Michael came in, asking:

‘David, what about Rachel?’

I remembered his anxiety the previous night.

‘Petra, darling,’ I said, ‘we’ve got too far away now for any of us to reach Rachel. Will you ask her something?’

Petra nodded.

‘ We want to know if she has heard anything of Mark since she talked to Michael.’

Petra put the question. Then she shook her head.

‘No,’ she said. ‘She hasn’t heard anything. She’s very miserable, I think. She wants to know if Michael is all right.’

‘ Tell her he’s quite all right – we all are. Tell her we love her, we’re terribly sorry she’s all alone, but she must be brave – and careful. She must try not to let anyone see she’s worried.’

‘ She understands. She says she’ll try.’ Petra reported. She remained thoughtful for a moment. Then she said to me, in words: ‘Rachel’s afraid. She’s crying inside. She wants Michael.’

‘ Did she tell you that?’ I asked.

Petra shook her head. ‘No. It was a sort of behind-think, but I saw it.’

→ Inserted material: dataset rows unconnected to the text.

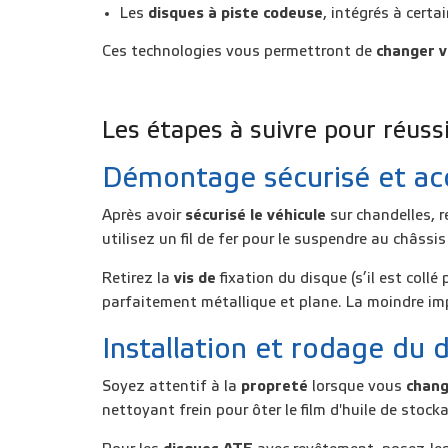
Les
disques à piste codeuse
, intégrés à cert
Ces technologies vous permettront de
changer v
Les étapes à suivre pour réuss
Démontage sécurisé et accè
Après avoir
sécurisé le véhicule
sur chandelles
, 
utilisez un fil de fer pour le suspendre au châssis
Retirez la
vis de
fixation du disque
(s’il est collé
parfaitement métallique et plane. La moindre imp
Installation et rodage du 
Soyez attentif à la
propreté
lorsque vous
chang
nettoyant frein pour
ôter le film d'huile de stock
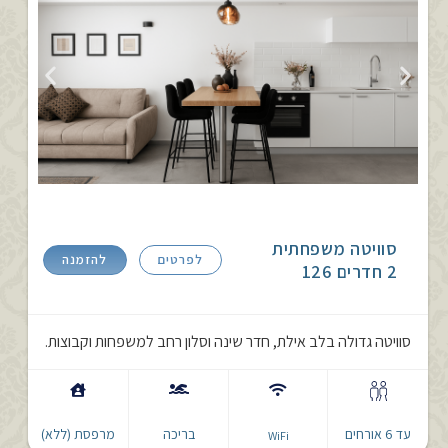
סוויטה משפחתית
לפרטים
להזמנה
2 חדרים 126
סוויטה גדולה בלב אילת, חדר שינה וסלון רחב למשפחות וקבוצות.
עד 6 אורחים
בריכה
מרפסת (ללא)
WiFi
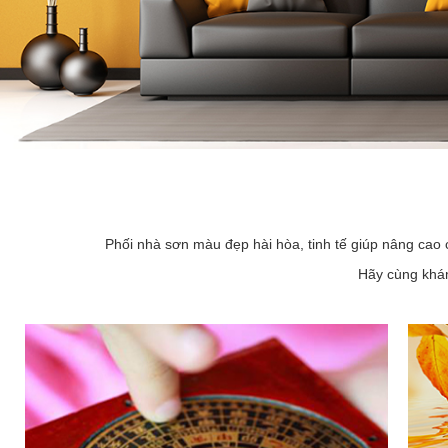
Phối nhà sơn màu đẹp hài hòa, tinh tế giúp nâng cao 
Hãy cùng khám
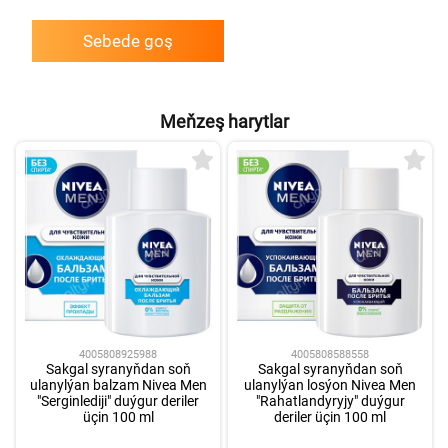
Sebede goş
Meňzeş harytlar
4005808925988
4005808588558
Sakgal syranyňdan soň
Sakgal syranyňdan soň
ulanylýan balzam Nivea Men
ulanylýan losýon Nivea Men
"Serginlediji" duýgur deriler
"Rahatlandyryjy" duýgur
üçin 100 ml
deriler üçin 100 ml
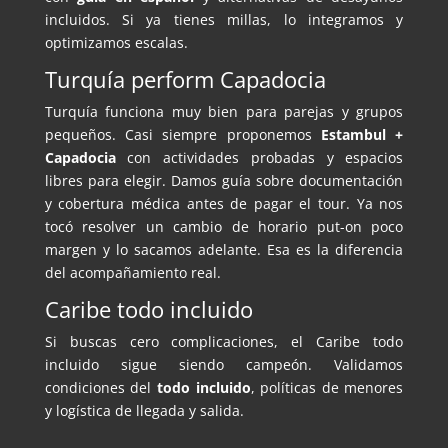
incluidos. Si ya tienes millas, lo integramos y
optimizamos escalas.
Turquía perform Capadocia
Turquía funciona muy bien para parejas y grupos
pequeños. Casi siempre proponemos
Estambul +
Capadocia
con actividades probadas y espacios
libres para elegir. Damos guía sobre documentación
y cobertura médica antes de pagar el tour. Ya nos
tocó resolver un cambio de horario put-on poco
margen y lo sacamos adelante. Esa es la diferencia
del acompañamiento real.
Caribe todo incluido
Si buscas cero complicaciones, el Caribe todo
incluido sigue siendo campeón. Validamos
condiciones del
todo incluido
, políticas de menores
y logística de llegada y salida.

‘ We’d better not say anything about it,’ I decided. ‘ It’s not our business. A person’s behind-thinks aren’t really meant for other people, so we must just pretend not to have noticed them.’

‘All right,’ Petra agreed, equably.

I hoped it was all right. When I thought it over I wasn’t at all sure that I cared much for this business of detecting ‘behind-thinks.’ It left one a trifle uneasy, and retrospec­tive . ..

Sophie woke up a few minutes later. She seemed calm, com­petent again, as though the last night’s storm had blown itself out. She sent us to the back of the cave and unhooked the cur­tain to let the daylight in. Presently she had a fire going in the hollow. The greater part of the smoke from it went out of the entrance; the rest did at least have the compensation that it helped to obscure the interior of the cave from any outside observation. She ladled measures from two or three bags into an iron pot, added some water, and put the pot on the fire.